*EXERCISE*. Put the lines from the one containing "Rendered at 1500 by 1125 pixels." through the one containing "picture [54, 37, 1612, 910]" into a Markdown table with the columns Row and Entry line, skipping blank lines and leaving the pictures out.

*MATERIAL SHOWN*.
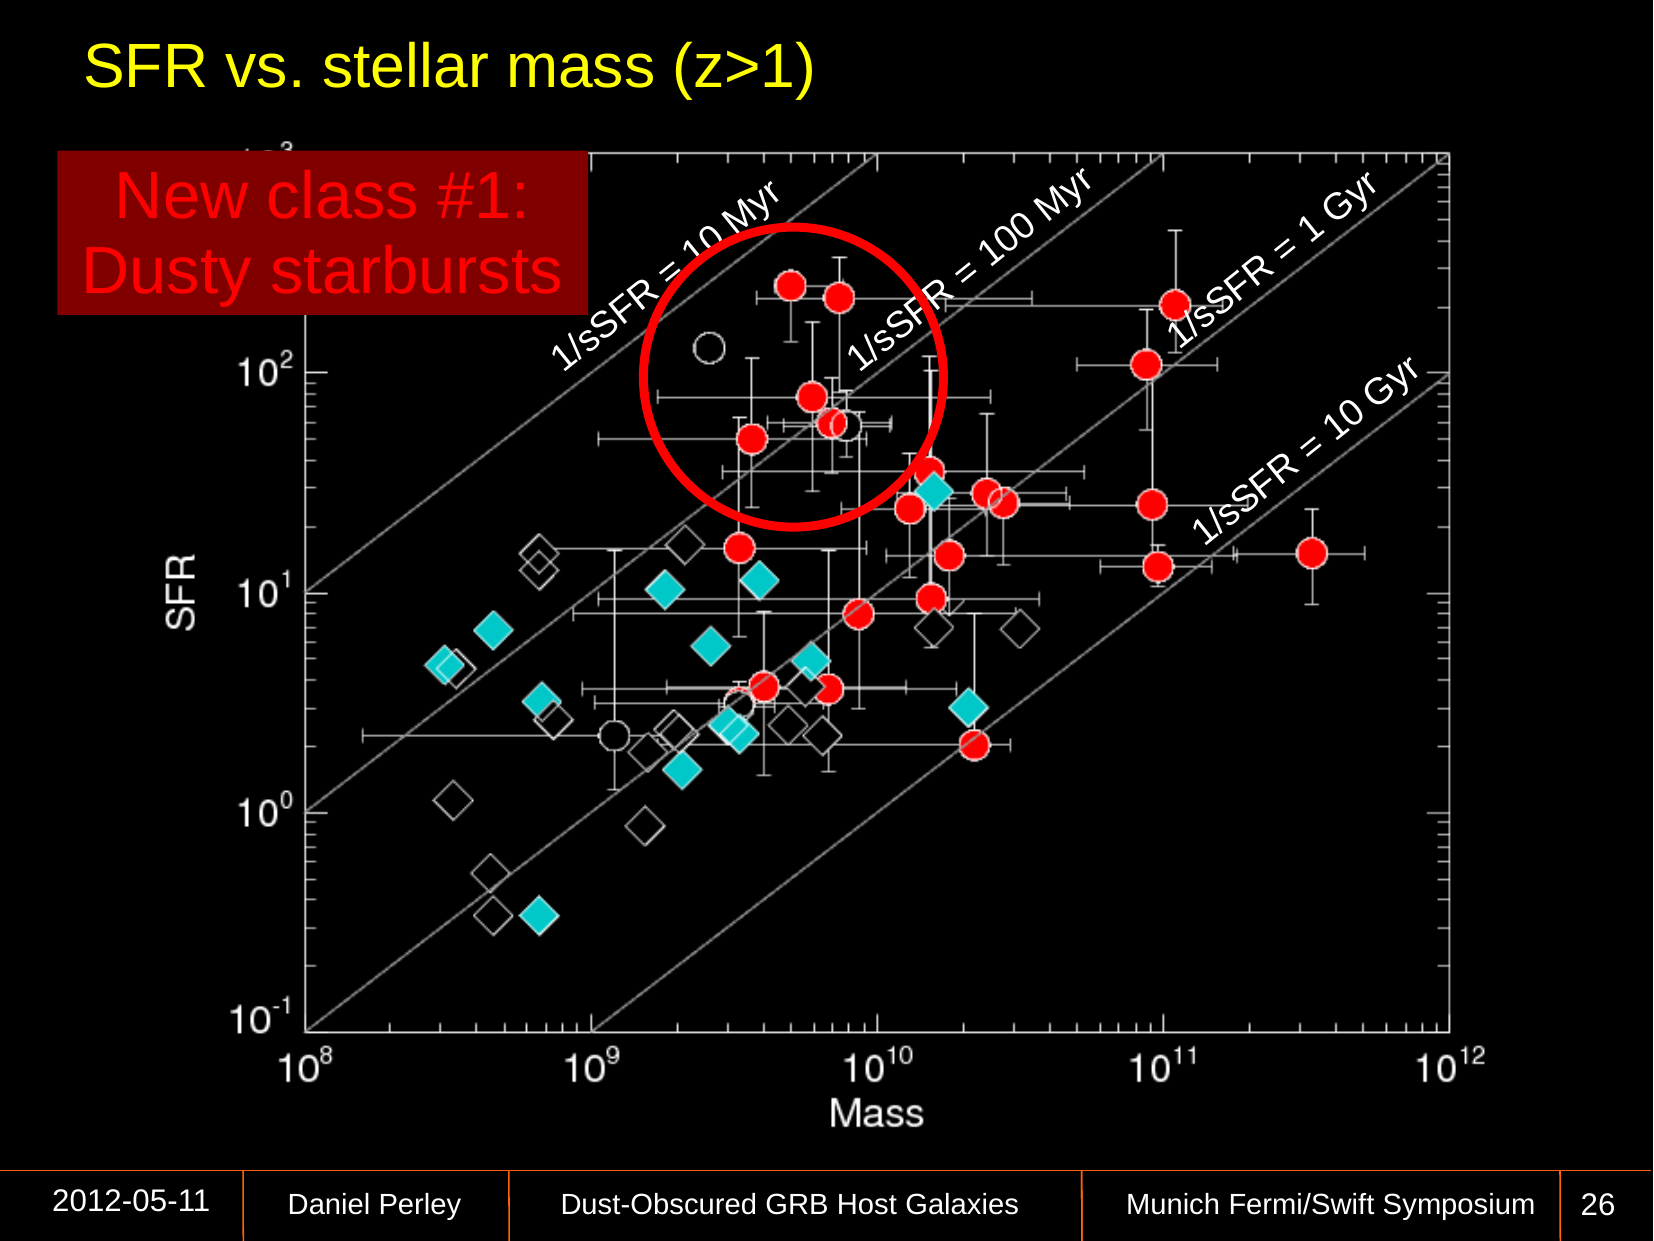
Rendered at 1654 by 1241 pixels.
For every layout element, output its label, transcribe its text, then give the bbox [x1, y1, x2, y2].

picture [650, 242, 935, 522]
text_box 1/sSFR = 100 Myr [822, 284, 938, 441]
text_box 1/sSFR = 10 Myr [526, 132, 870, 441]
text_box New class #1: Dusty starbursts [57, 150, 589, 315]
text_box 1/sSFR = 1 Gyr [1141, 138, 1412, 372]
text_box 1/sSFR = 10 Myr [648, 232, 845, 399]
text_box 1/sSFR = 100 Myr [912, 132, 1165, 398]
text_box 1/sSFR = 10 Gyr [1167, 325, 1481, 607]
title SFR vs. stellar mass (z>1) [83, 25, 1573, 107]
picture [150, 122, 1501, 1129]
--
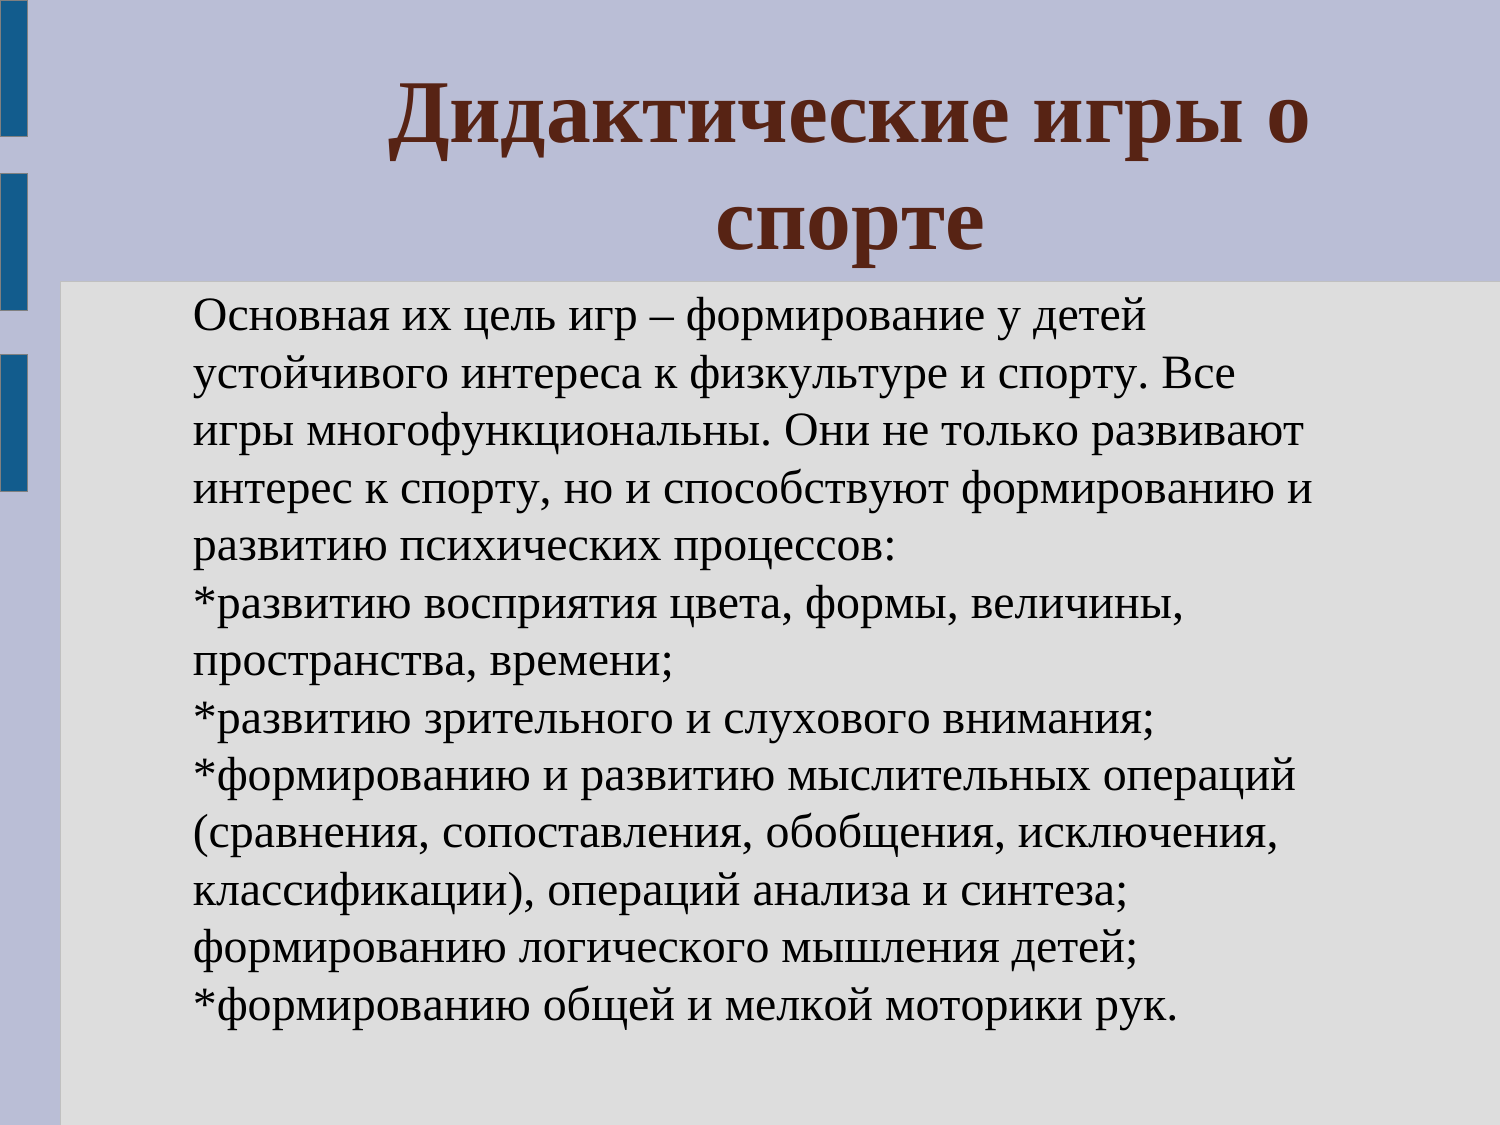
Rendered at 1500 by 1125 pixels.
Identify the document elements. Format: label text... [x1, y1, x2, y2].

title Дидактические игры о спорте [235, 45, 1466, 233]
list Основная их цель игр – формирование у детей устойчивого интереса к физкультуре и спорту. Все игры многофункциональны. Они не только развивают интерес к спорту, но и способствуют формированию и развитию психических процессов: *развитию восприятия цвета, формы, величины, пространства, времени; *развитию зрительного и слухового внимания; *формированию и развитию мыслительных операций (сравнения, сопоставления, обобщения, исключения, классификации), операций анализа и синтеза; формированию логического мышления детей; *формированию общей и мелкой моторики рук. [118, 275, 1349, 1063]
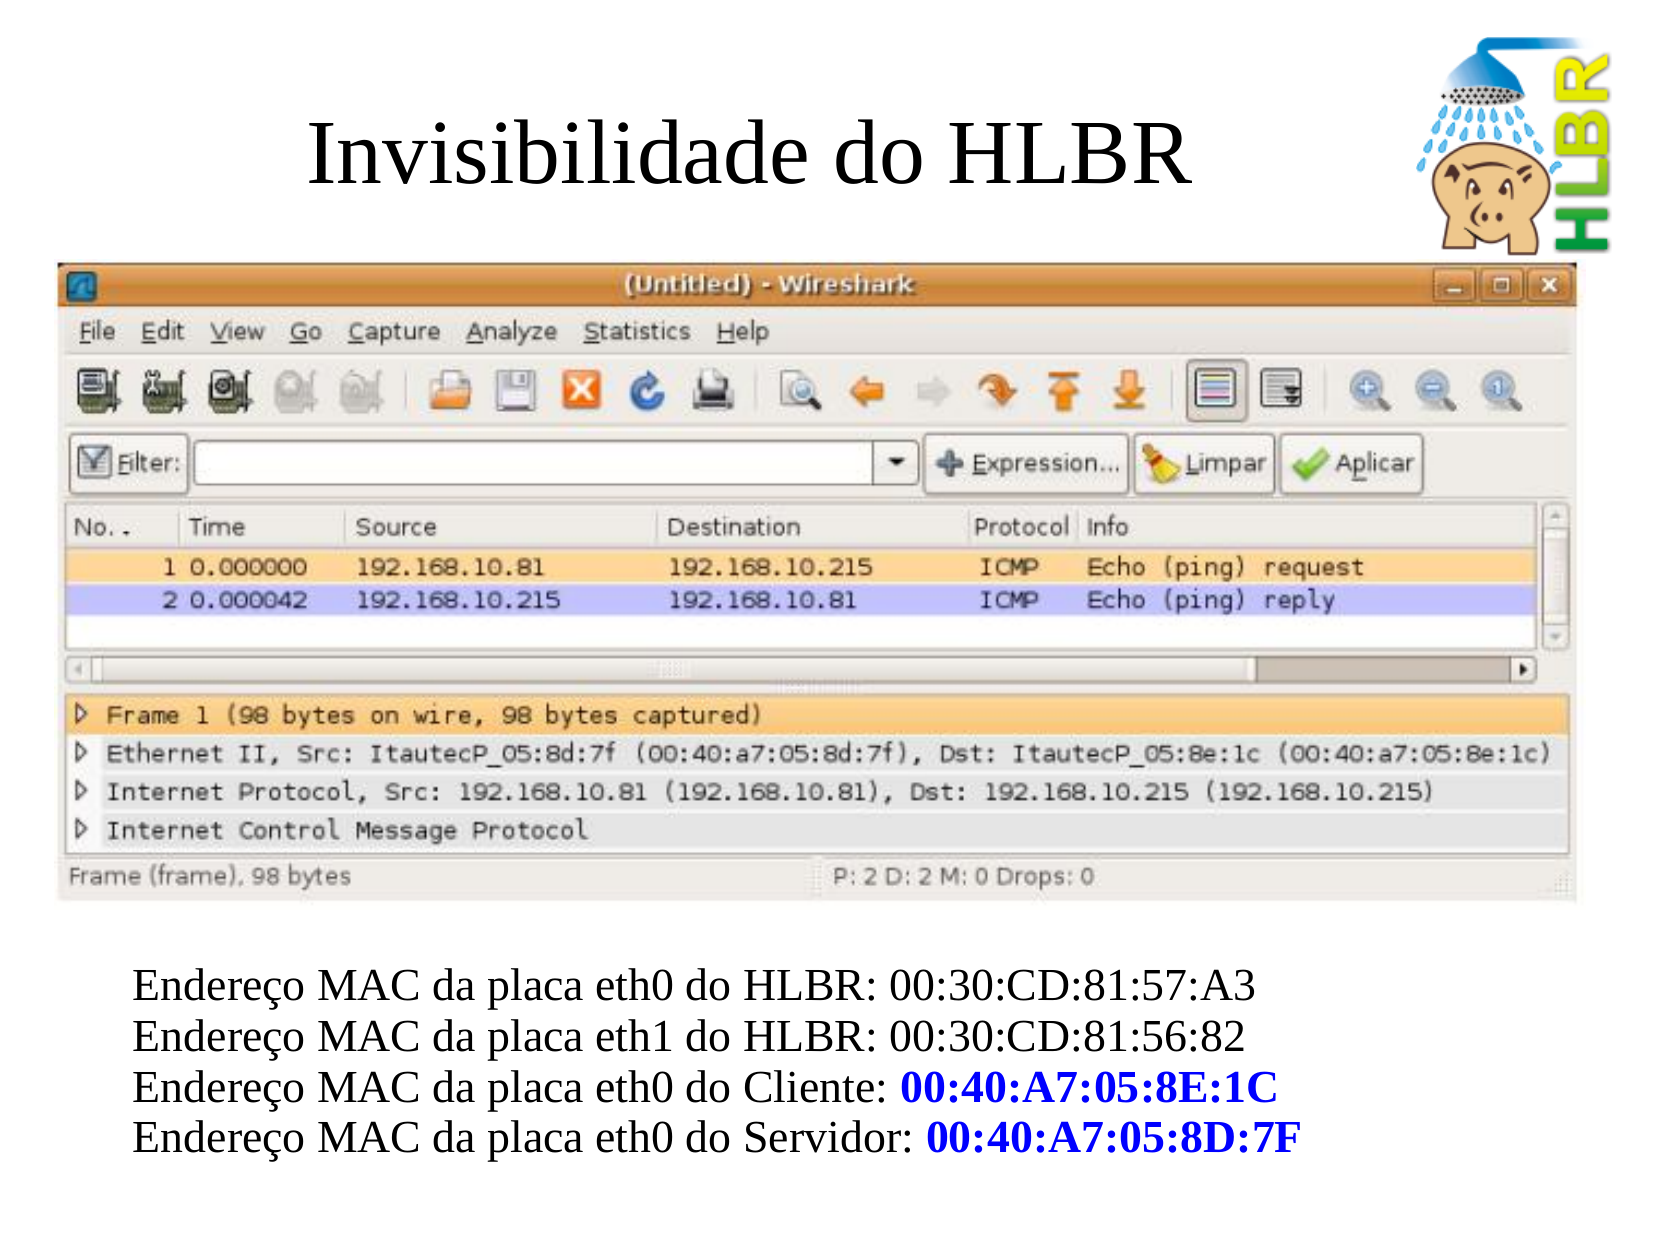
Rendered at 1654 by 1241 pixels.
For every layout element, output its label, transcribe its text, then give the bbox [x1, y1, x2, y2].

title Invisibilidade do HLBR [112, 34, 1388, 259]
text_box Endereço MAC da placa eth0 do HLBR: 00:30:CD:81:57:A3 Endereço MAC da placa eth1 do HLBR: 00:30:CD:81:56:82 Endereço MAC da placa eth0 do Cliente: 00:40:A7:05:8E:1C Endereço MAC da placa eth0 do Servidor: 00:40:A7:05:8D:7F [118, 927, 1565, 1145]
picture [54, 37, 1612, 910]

*TASK RESULT*.
| Row | Entry line |
|---|---|
| 1 | Rendered at 1500 by 1125 pixels. |
| 2 | Identify the document elements. Format: label text... [x1, y1, x2, y2]. |
| 3 | title Дидактические игры о спорте [235, 45, 1466, 233] |
| 4 | list Основная их цель игр – формирование у детей устойчивого интереса к физкультуре и спорту. Все игры многофункциональны. Они не только развивают интерес к спорту, но и способствуют формированию и развитию психических процессов: *развитию восприятия цвета, формы, величины, пространства, времени; *развитию зрительного и слухового внимания; *формированию и развитию мыслительных операций (сравнения, сопоставления, обобщения, исключения, классификации), операций анализа и синтеза; формированию логического мышления детей; *формированию общей и мелкой моторики рук. [118, 275, 1349, 1063] |
| 5 | Rendered at 1654 by 1241 pixels. |
| 6 | For every layout element, output its label, transcribe its text, then give the bbox [x1, y1, x2, y2]. |
| 7 | title Invisibilidade do HLBR [112, 34, 1388, 259] |
| 8 | text_box Endereço MAC da placa eth0 do HLBR: 00:30:CD:81:57:A3 Endereço MAC da placa eth1 do HLBR: 00:30:CD:81:56:82 Endereço MAC da placa eth0 do Cliente: 00:40:A7:05:8E:1C Endereço MAC da placa eth0 do Servidor: 00:40:A7:05:8D:7F [118, 927, 1565, 1145] |
| 9 | picture [54, 37, 1612, 910] |